#### QUOTED PASSAGE
# I love my cat TOO much!



## yellowsubgirly3 (Jun 11, 2010)

So here is the story. We got a new kitty from a poster on craigslist about 3to4 weeks ago. As soon as I saw her I knew my affection was going to be a problem! (I seem to like to squeel and get in the cat's face when I pet her)
It was fine for a while... Infact she used to sit on my lap and sleep on me for long hours. Now when she sees me she runs away. Infact when I call for her she doesn't even turn to look any longer! Although when I feed her she likes to talk to me and rub against my leg. Go figure!

How do I let her love me again? And stop being so attached to her? Help! 8O


----------



## marie73 (Jul 12, 2006)

I felt like that when Gigi seemed a bit less affectionate a little while after I brought her home, but it's actually a good thing. They're feeling more at home, safer and they just don't need us so much as their "home base." And she'll go through phases. My twins were lap cats when they were little, now it's mostly just Charlee. But Cali will sit in my lap on occasion, and I love it when that happens.

She'll come to you when she wants loving and attention.


----------



## yellowsubgirly3 (Jun 11, 2010)

I really hope you are right! I miss her sitting on my lap


----------



## marie73 (Jul 12, 2006)

Gigi, Cleo and Cinderella - not lap cats at all, ever!


----------



## faithless (Dec 4, 2009)

My gals gone through several stages. She spent a month sleeping under my bed at night a while back, now she's back to sprawling all over me in bed :roll:


----------



## jusjim (Jun 30, 2009)

Do you play with her? If not, get on the other end of a cat toy or laser pen and interact. Then let her come to you for petting. You didn't say how old she is. As others have pointed out, she's getting more comfortable with her home. On the other hand, you might have to come to terms with the possibility that this cat doesn't care for too much petting.


----------



## razzle (May 20, 2010)

I love my cat too much also. I'm always kissing his cute, wet, rubber nose. He hates it and a lot of the times he'll only come to within a certain amount of space near me. He's not a lap cat, which I wanted him to be so much. I figured if he's living with me he's going to get kissed know matter what. I just can't help it. He puts up with the kissing, and he still loves me. He'll usually come up on my lap everyday while I'm in my chair especially if I have paper on my lap, which he can't resist. I scratch his chest, which he loves and while I'm doing that his cute little nose is pointing right at me so I just have to give it a kiss. I wish he could understand why I kiss him so much and I'm sure he wished I knew he didn't want to be kissed so much. He doesn't stay in my lap very long anyway. 

Kathy


----------



## doodlebug (May 13, 2006)

The squealing is probably a major turn off for her....stopping it would be a good start towards having her stop avoiding you.


----------



## katlover13 (Apr 15, 2008)

I think JusJim has the right idea. Two of my cats, Tweezer and Scottie, are much more affectionate with me if I play with them regularly. It's as if they are thinking, "If you give me what I want (playtime), I'll give you what you want (kitty cuddles).


----------



## madie (Apr 20, 2010)

hi yellowsubgirly, welcome!!!
i had Mocha about 2 months now and am pretty much undergoing what u r with your kitty!
Mocha was just insanely loving in the first 2 or so weeks: daily kisses, followed me around everywhere, slept with me, laid on my chest every night for a good while, etc. gah, i am so in love b/c i never had a cat that was extremely loving.

#### ABOUT THIS TASK
In the forum thread about loving a cat too much, where did the first poster get the new kitty?

#### INFORMATION
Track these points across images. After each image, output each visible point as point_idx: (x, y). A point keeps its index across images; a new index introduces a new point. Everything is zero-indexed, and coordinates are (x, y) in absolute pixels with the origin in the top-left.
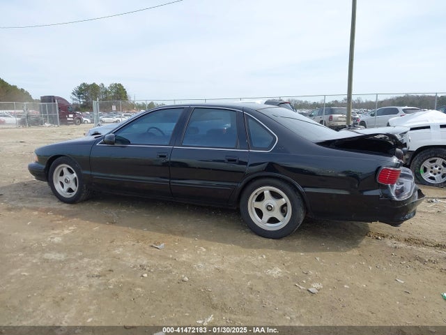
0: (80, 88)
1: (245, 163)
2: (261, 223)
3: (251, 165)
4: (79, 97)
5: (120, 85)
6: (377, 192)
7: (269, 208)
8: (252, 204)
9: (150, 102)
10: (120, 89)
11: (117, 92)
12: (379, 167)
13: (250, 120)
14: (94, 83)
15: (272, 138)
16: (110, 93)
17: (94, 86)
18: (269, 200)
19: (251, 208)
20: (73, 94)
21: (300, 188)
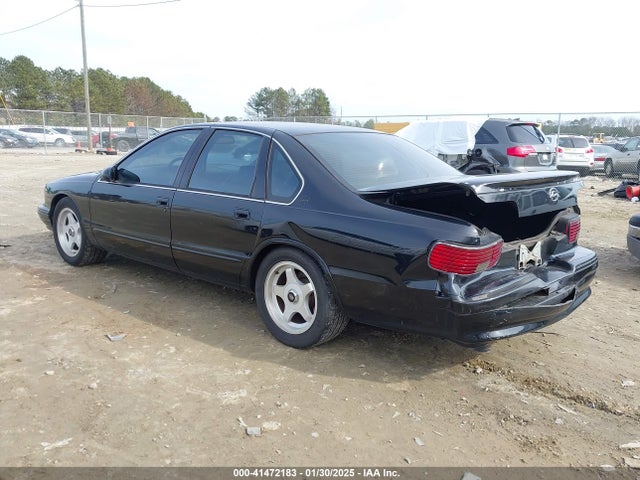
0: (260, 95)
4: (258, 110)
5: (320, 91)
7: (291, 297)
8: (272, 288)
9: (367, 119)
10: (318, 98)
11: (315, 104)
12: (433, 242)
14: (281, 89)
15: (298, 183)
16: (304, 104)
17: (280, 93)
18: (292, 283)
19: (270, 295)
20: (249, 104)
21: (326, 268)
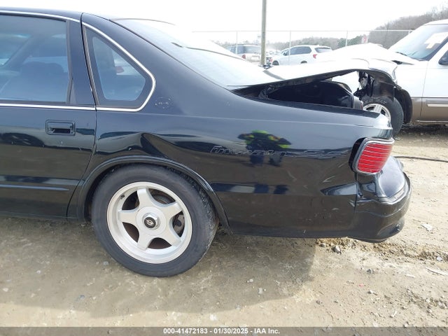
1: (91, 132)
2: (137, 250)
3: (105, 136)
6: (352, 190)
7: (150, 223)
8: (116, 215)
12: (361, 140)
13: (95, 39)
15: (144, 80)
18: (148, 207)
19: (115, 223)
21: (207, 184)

---

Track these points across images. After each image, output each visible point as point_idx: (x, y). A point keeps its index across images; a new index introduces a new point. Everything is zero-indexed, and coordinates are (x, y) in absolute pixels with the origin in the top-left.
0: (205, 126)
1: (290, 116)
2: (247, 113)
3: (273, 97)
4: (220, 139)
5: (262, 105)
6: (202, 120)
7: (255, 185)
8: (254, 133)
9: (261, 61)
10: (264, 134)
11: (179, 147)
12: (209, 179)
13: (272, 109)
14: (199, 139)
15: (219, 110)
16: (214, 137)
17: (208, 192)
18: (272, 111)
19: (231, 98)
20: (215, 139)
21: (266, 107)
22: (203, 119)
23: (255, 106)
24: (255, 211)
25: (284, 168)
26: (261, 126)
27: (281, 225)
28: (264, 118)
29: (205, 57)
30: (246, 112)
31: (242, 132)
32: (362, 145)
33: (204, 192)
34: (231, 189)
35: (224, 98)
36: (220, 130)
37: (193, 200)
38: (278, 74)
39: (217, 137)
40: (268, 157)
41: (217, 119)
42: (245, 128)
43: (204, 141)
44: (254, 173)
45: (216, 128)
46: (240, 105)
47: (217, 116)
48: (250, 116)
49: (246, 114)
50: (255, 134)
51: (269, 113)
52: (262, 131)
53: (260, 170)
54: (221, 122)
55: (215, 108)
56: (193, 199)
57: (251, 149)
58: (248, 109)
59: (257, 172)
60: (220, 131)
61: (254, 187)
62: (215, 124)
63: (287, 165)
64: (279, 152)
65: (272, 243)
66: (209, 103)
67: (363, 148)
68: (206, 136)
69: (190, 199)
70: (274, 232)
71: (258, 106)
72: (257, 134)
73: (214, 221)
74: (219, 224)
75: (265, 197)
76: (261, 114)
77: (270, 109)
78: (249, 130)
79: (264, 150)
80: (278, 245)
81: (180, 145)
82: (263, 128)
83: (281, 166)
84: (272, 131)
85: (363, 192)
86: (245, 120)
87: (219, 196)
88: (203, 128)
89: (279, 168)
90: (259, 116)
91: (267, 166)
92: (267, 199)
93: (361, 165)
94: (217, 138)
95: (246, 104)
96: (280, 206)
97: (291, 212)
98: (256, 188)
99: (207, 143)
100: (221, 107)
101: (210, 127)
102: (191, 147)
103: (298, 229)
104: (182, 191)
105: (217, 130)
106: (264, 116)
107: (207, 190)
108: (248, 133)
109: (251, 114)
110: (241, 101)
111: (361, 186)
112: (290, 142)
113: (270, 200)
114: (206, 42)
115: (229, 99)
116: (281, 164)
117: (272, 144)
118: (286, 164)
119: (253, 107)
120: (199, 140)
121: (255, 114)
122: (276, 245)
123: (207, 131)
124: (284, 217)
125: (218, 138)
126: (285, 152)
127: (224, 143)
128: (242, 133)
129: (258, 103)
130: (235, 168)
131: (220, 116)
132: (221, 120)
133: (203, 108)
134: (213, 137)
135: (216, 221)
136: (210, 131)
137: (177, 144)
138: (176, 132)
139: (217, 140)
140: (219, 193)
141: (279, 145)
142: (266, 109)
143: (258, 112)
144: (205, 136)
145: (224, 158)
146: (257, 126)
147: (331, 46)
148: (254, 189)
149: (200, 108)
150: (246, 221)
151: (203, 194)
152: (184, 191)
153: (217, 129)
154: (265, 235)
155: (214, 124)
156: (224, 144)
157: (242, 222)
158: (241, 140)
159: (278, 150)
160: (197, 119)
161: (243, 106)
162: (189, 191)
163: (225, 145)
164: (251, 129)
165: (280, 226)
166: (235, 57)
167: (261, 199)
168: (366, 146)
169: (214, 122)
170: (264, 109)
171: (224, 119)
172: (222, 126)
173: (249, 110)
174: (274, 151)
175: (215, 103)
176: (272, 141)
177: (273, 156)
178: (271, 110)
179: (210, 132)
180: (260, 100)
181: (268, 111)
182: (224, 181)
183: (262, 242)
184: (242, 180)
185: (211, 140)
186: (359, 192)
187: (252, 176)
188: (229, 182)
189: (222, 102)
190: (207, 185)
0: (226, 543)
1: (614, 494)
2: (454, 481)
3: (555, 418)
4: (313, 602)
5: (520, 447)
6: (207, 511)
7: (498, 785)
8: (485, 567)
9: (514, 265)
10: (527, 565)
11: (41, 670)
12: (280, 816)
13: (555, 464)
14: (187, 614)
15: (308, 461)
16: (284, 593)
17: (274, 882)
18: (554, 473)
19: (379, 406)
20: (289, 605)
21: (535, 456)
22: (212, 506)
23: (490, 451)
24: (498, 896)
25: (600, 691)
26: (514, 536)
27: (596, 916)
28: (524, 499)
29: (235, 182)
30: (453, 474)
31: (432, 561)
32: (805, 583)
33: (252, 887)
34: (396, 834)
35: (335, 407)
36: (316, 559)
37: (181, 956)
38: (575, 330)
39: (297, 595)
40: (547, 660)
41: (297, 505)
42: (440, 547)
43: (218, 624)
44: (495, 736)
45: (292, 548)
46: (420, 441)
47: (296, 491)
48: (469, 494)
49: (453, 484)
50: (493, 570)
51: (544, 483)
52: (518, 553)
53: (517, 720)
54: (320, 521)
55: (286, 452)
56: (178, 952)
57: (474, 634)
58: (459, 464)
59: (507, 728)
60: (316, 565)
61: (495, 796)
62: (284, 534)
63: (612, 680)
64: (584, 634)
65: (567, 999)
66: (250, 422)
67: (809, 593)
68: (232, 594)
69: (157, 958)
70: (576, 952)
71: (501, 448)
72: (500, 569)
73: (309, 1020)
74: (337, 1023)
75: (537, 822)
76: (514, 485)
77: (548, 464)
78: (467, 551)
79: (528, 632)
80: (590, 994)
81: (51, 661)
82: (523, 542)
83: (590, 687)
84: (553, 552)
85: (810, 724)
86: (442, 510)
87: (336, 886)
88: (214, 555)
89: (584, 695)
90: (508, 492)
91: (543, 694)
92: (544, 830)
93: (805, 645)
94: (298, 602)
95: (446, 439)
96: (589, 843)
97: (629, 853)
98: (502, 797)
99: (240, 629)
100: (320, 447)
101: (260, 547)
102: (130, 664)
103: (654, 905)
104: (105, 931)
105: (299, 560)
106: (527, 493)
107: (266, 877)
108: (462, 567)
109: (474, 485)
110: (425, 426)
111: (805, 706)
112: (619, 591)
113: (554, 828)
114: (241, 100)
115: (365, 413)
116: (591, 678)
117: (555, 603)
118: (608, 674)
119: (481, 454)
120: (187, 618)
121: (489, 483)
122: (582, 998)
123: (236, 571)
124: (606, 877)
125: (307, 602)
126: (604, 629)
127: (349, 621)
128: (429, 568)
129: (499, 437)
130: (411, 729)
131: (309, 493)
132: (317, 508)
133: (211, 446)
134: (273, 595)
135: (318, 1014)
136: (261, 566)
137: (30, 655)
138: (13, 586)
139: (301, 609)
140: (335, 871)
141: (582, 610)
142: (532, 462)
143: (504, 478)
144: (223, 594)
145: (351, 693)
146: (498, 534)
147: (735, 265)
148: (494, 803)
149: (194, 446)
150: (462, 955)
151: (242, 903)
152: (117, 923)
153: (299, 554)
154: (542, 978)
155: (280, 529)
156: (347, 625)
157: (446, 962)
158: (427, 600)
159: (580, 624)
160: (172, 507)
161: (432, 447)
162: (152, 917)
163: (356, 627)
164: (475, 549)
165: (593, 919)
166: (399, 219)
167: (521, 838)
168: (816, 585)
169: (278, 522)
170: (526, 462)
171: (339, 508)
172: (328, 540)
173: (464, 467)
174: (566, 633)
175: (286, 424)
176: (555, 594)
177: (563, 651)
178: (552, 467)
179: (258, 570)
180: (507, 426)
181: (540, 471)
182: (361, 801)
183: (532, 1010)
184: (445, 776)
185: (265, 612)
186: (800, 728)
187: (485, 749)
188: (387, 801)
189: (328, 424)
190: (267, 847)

#### REPLY TO THE TASK
From a poster on craigslist.